Segment Start: Provided records

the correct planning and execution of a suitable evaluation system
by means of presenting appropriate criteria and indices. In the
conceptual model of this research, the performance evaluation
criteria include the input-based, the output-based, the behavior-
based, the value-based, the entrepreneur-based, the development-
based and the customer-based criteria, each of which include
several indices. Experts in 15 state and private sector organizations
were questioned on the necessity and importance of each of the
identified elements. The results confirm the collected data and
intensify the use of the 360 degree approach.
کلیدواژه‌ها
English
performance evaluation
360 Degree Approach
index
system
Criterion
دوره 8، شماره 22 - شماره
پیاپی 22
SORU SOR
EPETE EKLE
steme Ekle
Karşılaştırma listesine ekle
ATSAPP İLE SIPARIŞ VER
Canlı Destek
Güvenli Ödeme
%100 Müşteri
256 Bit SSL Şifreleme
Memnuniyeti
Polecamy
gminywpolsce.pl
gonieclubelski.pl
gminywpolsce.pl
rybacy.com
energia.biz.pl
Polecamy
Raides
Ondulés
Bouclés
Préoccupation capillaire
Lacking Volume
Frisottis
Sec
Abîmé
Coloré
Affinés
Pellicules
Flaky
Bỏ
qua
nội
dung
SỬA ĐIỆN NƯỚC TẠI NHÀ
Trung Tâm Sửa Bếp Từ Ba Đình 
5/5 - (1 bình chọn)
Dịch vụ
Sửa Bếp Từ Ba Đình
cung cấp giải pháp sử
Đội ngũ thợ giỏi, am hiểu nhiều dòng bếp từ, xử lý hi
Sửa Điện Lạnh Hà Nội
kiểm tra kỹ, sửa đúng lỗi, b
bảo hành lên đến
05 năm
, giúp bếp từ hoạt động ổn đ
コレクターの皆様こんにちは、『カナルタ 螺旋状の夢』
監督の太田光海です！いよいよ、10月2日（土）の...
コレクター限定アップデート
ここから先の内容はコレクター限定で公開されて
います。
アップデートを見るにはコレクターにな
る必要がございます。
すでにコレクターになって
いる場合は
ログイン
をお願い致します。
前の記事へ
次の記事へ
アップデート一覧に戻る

Segment End: Provided records

_What is being asked_
Every record should be given again without alteration.

_Task solution_
the correct planning and execution of a suitable evaluation system
by means of presenting appropriate criteria and indices. In the
conceptual model of this research, the performance evaluation
criteria include the input-based, the output-based, the behavior-
based, the value-based, the entrepreneur-based, the development-
based and the customer-based criteria, each of which include
several indices. Experts in 15 state and private sector organizations
were questioned on the necessity and importance of each of the
identified elements. The results confirm the collected data and
intensify the use of the 360 degree approach.
کلیدواژه‌ها
English
performance evaluation
360 Degree Approach
index
system
Criterion
دوره 8، شماره 22 - شماره
پیاپی 22
SORU SOR
EPETE EKLE
steme Ekle
Karşılaştırma listesine ekle
ATSAPP İLE SIPARIŞ VER
Canlı Destek
Güvenli Ödeme
%100 Müşteri
256 Bit SSL Şifreleme
Memnuniyeti
Polecamy
gminywpolsce.pl
gonieclubelski.pl
gminywpolsce.pl
rybacy.com
energia.biz.pl
Polecamy
Raides
Ondulés
Bouclés
Préoccupation capillaire
Lacking Volume
Frisottis
Sec
Abîmé
Coloré
Affinés
Pellicules
Flaky
Bỏ
qua
nội
dung
SỬA ĐIỆN NƯỚC TẠI NHÀ
Trung Tâm Sửa Bếp Từ Ba Đình 
5/5 - (1 bình chọn)
Dịch vụ
Sửa Bếp Từ Ba Đình
cung cấp giải pháp sử
Đội ngũ thợ giỏi, am hiểu nhiều dòng bếp từ, xử lý hi
Sửa Điện Lạnh Hà Nội
kiểm tra kỹ, sửa đúng lỗi, b
bảo hành lên đến
05 năm
, giúp bếp từ hoạt động ổn đ
コレクターの皆様こんにちは、『カナルタ 螺旋状の夢』
監督の太田光海です！いよいよ、10月2日（土）の...
コレクター限定アップデート
ここから先の内容はコレクター限定で公開されて
います。
アップデートを見るにはコレクターにな
る必要がございます。
すでにコレクターになって
いる場合は
ログイン
をお願い致します。
前の記事へ
次の記事へ
アップデート一覧に戻る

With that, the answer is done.